Monty Python showed us how not to have an argument.
An argument is more than the automatic nay-saying of what the other person said. Beyond that, however, there is a considerable amount of subtlety and complexity in conducting an argument.
First off, I should make clear that in talking about arguments, I am discussing sincere efforts by people to have a constructive discussion that will lead to a meaningful, mutual understanding. I am not including such things as acts of bickering that are just trying to score points over someone. Trying to defeat someone is not an argument; it’s simply a quarrel.
The automatic nay-saying of what the other person said is quarreling, and it is mostly a waste of everyone’s time. I feel I have to stress this because many people still seem eager to waste everyone’s time by offering little more than versions of “nuh uh.” Even elaborate, wordy versions of “nuh uh” are still automatic nay-sayings, and when you deconstruct what some people say, that’s all they are saying — “nuh uh.”
So, how does one debate constructively? And yes, at the risk of sounding posh, I will use the word “debate.” The art of formal debate isn’t taught much anymore. It certainly wasn’t taught at my joke of a high school. In a formal debate, people take a contrary position but attempt to have a constructive discussion that will lead to a meaningful, mutual understanding. That means listening to the other person’s statements and responding to them with meaningful and substantive statements.
We shouldn’t restrict such civil and intelligent behaviors to a formal debate. We should listen to people and respond substantively to them all the time. We also shouldn’t look for disagreements; we should be more focused on areas of agreement. Certainly, social media and online forums tempt us to reply with simplistic “nuh-uhs,” but we need not lower ourselves to that level.
I could write a long article about how to constructively debate with other people, but I thankfully need not reinvent the wheel. Caroline Hopper and Laura Taveres wrote an article for The Greater Good Science Center at the University of California, Berkeley entitled, “Is There a Better Way to Have an Argument?” You can read the entire article here, but I will repeat their five bullet points.
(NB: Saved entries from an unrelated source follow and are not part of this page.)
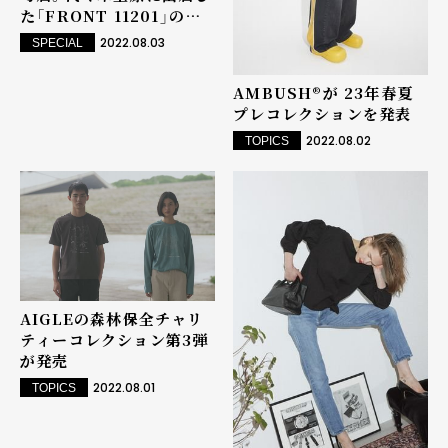
た「FRONT 11201」の魅
力を追う。
2022.08.03
SPECIAL
AMBUSH®︎が 23年春夏
プレコレクションを発表
2022.08.02
TOPICS
AIGLEの森林保全チャリ
ティーコレクション第3弾
が発売
2022.08.01
TOPICS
- Pay attention to context
- Take winning off the table
- Prioritize relationships and listen passionately
- Embrace vulnerability
- Be open to transformation
It’s a great checklist, and I encourage people to read their article in full and follow their advice. As a philosopher in the continental approach, I see the value of these five points in my reading, writing, and teaching. As a person, I see the value of these five points for everyday dealings with other people.
Those five points are also very valuable advice when being online, including here on Medium. This platform provides wonderful opportunities to interact with other people in constructive discussions that could lead to meaningful, mutual understandings. Most people on this platform take advantage of those opportunities. I try to. Obviously, not everyone does.
I don’t pretend to know everything or always be correct. I would like to be shown that which I don’t yet realize because then I will learn more than I knew before. Happily, there are many sincere people who respond to what I write with constructive statements that lead to meaningful, mutual understandings. Sadly, there are also many insincere people who respond to what I write with various versions of “nuh uh.” The former is helpful; the latter is not.
When people respond to one my articles and offer constructive statements responding to what I wrote, I will respond. I owe them that. If I disagree with them, I will say here is where I agree with you and here is where I disagree with you and here is my alternative to what you stated and why I think my alternative works better. When people reply with various versions of “nuh uh,” I won’t allow them to waste my time.
Read and listen, consider what you read and heard, don’t quarrel, build a relationship, be open to transformation. That’s how to have an argument.